◆ Brief ◆
Copy every one of the items below character for character, with nothing changed.

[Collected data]
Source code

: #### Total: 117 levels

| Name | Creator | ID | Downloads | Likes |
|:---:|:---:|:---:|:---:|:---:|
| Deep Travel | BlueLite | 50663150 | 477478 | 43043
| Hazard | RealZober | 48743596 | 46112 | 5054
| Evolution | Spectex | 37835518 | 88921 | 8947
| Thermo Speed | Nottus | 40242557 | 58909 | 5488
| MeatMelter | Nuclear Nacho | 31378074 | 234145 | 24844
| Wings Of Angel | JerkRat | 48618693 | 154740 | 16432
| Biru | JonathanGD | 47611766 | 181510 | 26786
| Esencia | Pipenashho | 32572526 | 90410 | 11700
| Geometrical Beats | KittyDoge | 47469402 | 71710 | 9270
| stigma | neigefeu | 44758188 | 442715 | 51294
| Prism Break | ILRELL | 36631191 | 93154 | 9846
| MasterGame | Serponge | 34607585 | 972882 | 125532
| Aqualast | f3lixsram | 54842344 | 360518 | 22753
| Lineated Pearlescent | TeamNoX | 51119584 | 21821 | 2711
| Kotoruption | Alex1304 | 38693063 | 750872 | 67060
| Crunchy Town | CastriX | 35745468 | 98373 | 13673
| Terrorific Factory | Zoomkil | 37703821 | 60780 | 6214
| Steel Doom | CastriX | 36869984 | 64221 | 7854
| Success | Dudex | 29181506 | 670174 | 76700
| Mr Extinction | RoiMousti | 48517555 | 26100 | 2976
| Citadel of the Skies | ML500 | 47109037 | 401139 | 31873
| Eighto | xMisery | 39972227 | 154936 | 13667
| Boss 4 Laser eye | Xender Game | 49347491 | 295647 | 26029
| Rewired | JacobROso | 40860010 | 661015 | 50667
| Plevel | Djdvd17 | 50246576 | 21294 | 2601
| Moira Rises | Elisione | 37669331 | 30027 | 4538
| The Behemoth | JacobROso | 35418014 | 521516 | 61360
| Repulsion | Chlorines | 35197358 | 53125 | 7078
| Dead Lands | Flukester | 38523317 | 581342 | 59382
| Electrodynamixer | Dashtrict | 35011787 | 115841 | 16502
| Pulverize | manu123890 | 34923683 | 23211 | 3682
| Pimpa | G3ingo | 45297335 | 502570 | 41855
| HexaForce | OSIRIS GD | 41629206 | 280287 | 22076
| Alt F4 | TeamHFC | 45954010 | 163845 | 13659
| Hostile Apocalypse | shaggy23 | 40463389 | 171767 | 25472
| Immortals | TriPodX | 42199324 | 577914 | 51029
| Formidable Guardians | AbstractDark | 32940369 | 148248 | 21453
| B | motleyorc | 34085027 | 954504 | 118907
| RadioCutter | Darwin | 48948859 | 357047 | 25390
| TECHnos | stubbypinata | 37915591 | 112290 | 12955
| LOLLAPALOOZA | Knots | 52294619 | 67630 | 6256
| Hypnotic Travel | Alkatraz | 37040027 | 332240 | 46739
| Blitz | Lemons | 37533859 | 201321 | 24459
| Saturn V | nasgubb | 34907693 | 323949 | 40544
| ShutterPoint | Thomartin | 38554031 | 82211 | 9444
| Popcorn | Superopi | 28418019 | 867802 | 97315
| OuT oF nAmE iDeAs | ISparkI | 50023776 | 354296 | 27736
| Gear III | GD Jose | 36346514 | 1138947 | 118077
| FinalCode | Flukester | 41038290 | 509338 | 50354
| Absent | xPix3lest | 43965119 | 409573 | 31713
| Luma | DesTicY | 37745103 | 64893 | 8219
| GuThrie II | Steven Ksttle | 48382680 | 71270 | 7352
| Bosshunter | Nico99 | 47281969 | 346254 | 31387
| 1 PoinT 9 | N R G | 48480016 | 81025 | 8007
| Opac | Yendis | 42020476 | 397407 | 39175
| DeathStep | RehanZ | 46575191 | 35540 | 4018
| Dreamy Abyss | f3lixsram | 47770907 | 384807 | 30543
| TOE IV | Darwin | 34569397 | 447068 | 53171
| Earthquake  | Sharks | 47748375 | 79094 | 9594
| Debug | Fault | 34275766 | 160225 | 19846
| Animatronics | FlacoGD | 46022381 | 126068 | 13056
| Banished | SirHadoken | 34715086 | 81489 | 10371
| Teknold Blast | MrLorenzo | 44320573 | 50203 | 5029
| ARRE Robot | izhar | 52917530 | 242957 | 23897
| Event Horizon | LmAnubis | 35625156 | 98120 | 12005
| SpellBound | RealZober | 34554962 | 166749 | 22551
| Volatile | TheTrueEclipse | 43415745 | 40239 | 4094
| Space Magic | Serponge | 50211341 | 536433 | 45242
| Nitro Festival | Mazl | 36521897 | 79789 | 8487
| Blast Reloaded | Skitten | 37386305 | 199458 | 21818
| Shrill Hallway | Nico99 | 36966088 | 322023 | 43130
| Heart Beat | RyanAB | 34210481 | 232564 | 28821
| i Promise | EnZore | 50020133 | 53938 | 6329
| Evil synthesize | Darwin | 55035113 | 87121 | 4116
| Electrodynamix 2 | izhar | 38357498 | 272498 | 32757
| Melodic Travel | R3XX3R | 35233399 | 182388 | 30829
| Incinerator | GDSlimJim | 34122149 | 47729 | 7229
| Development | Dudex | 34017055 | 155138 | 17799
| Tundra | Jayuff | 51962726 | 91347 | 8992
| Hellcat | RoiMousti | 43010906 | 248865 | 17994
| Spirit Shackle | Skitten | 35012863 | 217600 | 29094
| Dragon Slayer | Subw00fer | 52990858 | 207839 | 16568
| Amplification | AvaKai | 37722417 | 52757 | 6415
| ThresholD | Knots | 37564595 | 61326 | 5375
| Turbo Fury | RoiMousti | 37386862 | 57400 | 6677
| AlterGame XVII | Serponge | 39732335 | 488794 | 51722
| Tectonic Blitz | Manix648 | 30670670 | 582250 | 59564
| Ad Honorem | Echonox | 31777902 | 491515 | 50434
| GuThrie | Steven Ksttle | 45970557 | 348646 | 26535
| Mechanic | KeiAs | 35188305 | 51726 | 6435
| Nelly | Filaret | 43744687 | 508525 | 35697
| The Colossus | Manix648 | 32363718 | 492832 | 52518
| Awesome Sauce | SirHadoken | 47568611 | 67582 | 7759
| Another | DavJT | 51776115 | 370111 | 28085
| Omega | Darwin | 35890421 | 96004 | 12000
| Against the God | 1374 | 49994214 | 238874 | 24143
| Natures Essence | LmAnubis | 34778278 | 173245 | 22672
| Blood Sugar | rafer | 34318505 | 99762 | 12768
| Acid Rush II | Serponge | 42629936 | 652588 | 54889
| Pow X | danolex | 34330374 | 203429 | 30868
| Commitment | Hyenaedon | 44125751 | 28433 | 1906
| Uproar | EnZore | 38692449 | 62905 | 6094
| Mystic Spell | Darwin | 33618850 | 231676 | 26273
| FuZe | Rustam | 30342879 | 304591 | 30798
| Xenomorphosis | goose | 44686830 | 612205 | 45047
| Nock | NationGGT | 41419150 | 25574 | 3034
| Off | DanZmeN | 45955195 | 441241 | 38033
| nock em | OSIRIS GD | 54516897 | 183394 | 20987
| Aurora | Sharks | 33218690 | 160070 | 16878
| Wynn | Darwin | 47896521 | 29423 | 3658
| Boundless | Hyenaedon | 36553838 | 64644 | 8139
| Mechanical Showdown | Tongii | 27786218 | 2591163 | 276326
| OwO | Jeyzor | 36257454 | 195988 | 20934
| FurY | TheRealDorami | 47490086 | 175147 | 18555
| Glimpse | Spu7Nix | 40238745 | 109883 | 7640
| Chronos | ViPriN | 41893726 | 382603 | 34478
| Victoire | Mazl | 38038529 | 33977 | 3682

◆ The completed task ◆
Source code

: #### Total: 117 levels

| Name | Creator | ID | Downloads | Likes |
|:---:|:---:|:---:|:---:|:---:|
| Deep Travel | BlueLite | 50663150 | 477478 | 43043
| Hazard | RealZober | 48743596 | 46112 | 5054
| Evolution | Spectex | 37835518 | 88921 | 8947
| Thermo Speed | Nottus | 40242557 | 58909 | 5488
| MeatMelter | Nuclear Nacho | 31378074 | 234145 | 24844
| Wings Of Angel | JerkRat | 48618693 | 154740 | 16432
| Biru | JonathanGD | 47611766 | 181510 | 26786
| Esencia | Pipenashho | 32572526 | 90410 | 11700
| Geometrical Beats | KittyDoge | 47469402 | 71710 | 9270
| stigma | neigefeu | 44758188 | 442715 | 51294
| Prism Break | ILRELL | 36631191 | 93154 | 9846
| MasterGame | Serponge | 34607585 | 972882 | 125532
| Aqualast | f3lixsram | 54842344 | 360518 | 22753
| Lineated Pearlescent | TeamNoX | 51119584 | 21821 | 2711
| Kotoruption | Alex1304 | 38693063 | 750872 | 67060
| Crunchy Town | CastriX | 35745468 | 98373 | 13673
| Terrorific Factory | Zoomkil | 37703821 | 60780 | 6214
| Steel Doom | CastriX | 36869984 | 64221 | 7854
| Success | Dudex | 29181506 | 670174 | 76700
| Mr Extinction | RoiMousti | 48517555 | 26100 | 2976
| Citadel of the Skies | ML500 | 47109037 | 401139 | 31873
| Eighto | xMisery | 39972227 | 154936 | 13667
| Boss 4 Laser eye | Xender Game | 49347491 | 295647 | 26029
| Rewired | JacobROso | 40860010 | 661015 | 50667
| Plevel | Djdvd17 | 50246576 | 21294 | 2601
| Moira Rises | Elisione | 37669331 | 30027 | 4538
| The Behemoth | JacobROso | 35418014 | 521516 | 61360
| Repulsion | Chlorines | 35197358 | 53125 | 7078
| Dead Lands | Flukester | 38523317 | 581342 | 59382
| Electrodynamixer | Dashtrict | 35011787 | 115841 | 16502
| Pulverize | manu123890 | 34923683 | 23211 | 3682
| Pimpa | G3ingo | 45297335 | 502570 | 41855
| HexaForce | OSIRIS GD | 41629206 | 280287 | 22076
| Alt F4 | TeamHFC | 45954010 | 163845 | 13659
| Hostile Apocalypse | shaggy23 | 40463389 | 171767 | 25472
| Immortals | TriPodX | 42199324 | 577914 | 51029
| Formidable Guardians | AbstractDark | 32940369 | 148248 | 21453
| B | motleyorc | 34085027 | 954504 | 118907
| RadioCutter | Darwin | 48948859 | 357047 | 25390
| TECHnos | stubbypinata | 37915591 | 112290 | 12955
| LOLLAPALOOZA | Knots | 52294619 | 67630 | 6256
| Hypnotic Travel | Alkatraz | 37040027 | 332240 | 46739
| Blitz | Lemons | 37533859 | 201321 | 24459
| Saturn V | nasgubb | 34907693 | 323949 | 40544
| ShutterPoint | Thomartin | 38554031 | 82211 | 9444
| Popcorn | Superopi | 28418019 | 867802 | 97315
| OuT oF nAmE iDeAs | ISparkI | 50023776 | 354296 | 27736
| Gear III | GD Jose | 36346514 | 1138947 | 118077
| FinalCode | Flukester | 41038290 | 509338 | 50354
| Absent | xPix3lest | 43965119 | 409573 | 31713
| Luma | DesTicY | 37745103 | 64893 | 8219
| GuThrie II | Steven Ksttle | 48382680 | 71270 | 7352
| Bosshunter | Nico99 | 47281969 | 346254 | 31387
| 1 PoinT 9 | N R G | 48480016 | 81025 | 8007
| Opac | Yendis | 42020476 | 397407 | 39175
| DeathStep | RehanZ | 46575191 | 35540 | 4018
| Dreamy Abyss | f3lixsram | 47770907 | 384807 | 30543
| TOE IV | Darwin | 34569397 | 447068 | 53171
| Earthquake  | Sharks | 47748375 | 79094 | 9594
| Debug | Fault | 34275766 | 160225 | 19846
| Animatronics | FlacoGD | 46022381 | 126068 | 13056
| Banished | SirHadoken | 34715086 | 81489 | 10371
| Teknold Blast | MrLorenzo | 44320573 | 50203 | 5029
| ARRE Robot | izhar | 52917530 | 242957 | 23897
| Event Horizon | LmAnubis | 35625156 | 98120 | 12005
| SpellBound | RealZober | 34554962 | 166749 | 22551
| Volatile | TheTrueEclipse | 43415745 | 40239 | 4094
| Space Magic | Serponge | 50211341 | 536433 | 45242
| Nitro Festival | Mazl | 36521897 | 79789 | 8487
| Blast Reloaded | Skitten | 37386305 | 199458 | 21818
| Shrill Hallway | Nico99 | 36966088 | 322023 | 43130
| Heart Beat | RyanAB | 34210481 | 232564 | 28821
| i Promise | EnZore | 50020133 | 53938 | 6329
| Evil synthesize | Darwin | 55035113 | 87121 | 4116
| Electrodynamix 2 | izhar | 38357498 | 272498 | 32757
| Melodic Travel | R3XX3R | 35233399 | 182388 | 30829
| Incinerator | GDSlimJim | 34122149 | 47729 | 7229
| Development | Dudex | 34017055 | 155138 | 17799
| Tundra | Jayuff | 51962726 | 91347 | 8992
| Hellcat | RoiMousti | 43010906 | 248865 | 17994
| Spirit Shackle | Skitten | 35012863 | 217600 | 29094
| Dragon Slayer | Subw00fer | 52990858 | 207839 | 16568
| Amplification | AvaKai | 37722417 | 52757 | 6415
| ThresholD | Knots | 37564595 | 61326 | 5375
| Turbo Fury | RoiMousti | 37386862 | 57400 | 6677
| AlterGame XVII | Serponge | 39732335 | 488794 | 51722
| Tectonic Blitz | Manix648 | 30670670 | 582250 | 59564
| Ad Honorem | Echonox | 31777902 | 491515 | 50434
| GuThrie | Steven Ksttle | 45970557 | 348646 | 26535
| Mechanic | KeiAs | 35188305 | 51726 | 6435
| Nelly | Filaret | 43744687 | 508525 | 35697
| The Colossus | Manix648 | 32363718 | 492832 | 52518
| Awesome Sauce | SirHadoken | 47568611 | 67582 | 7759
| Another | DavJT | 51776115 | 370111 | 28085
| Omega | Darwin | 35890421 | 96004 | 12000
| Against the God | 1374 | 49994214 | 238874 | 24143
| Natures Essence | LmAnubis | 34778278 | 173245 | 22672
| Blood Sugar | rafer | 34318505 | 99762 | 12768
| Acid Rush II | Serponge | 42629936 | 652588 | 54889
| Pow X | danolex | 34330374 | 203429 | 30868
| Commitment | Hyenaedon | 44125751 | 28433 | 1906
| Uproar | EnZore | 38692449 | 62905 | 6094
| Mystic Spell | Darwin | 33618850 | 231676 | 26273
| FuZe | Rustam | 30342879 | 304591 | 30798
| Xenomorphosis | goose | 44686830 | 612205 | 45047
| Nock | NationGGT | 41419150 | 25574 | 3034
| Off | DanZmeN | 45955195 | 441241 | 38033
| nock em | OSIRIS GD | 54516897 | 183394 | 20987
| Aurora | Sharks | 33218690 | 160070 | 16878
| Wynn | Darwin | 47896521 | 29423 | 3658
| Boundless | Hyenaedon | 36553838 | 64644 | 8139
| Mechanical Showdown | Tongii | 27786218 | 2591163 | 276326
| OwO | Jeyzor | 36257454 | 195988 | 20934
| FurY | TheRealDorami | 47490086 | 175147 | 18555
| Glimpse | Spu7Nix | 40238745 | 109883 | 7640
| Chronos | ViPriN | 41893726 | 382603 | 34478
| Victoire | Mazl | 38038529 | 33977 | 3682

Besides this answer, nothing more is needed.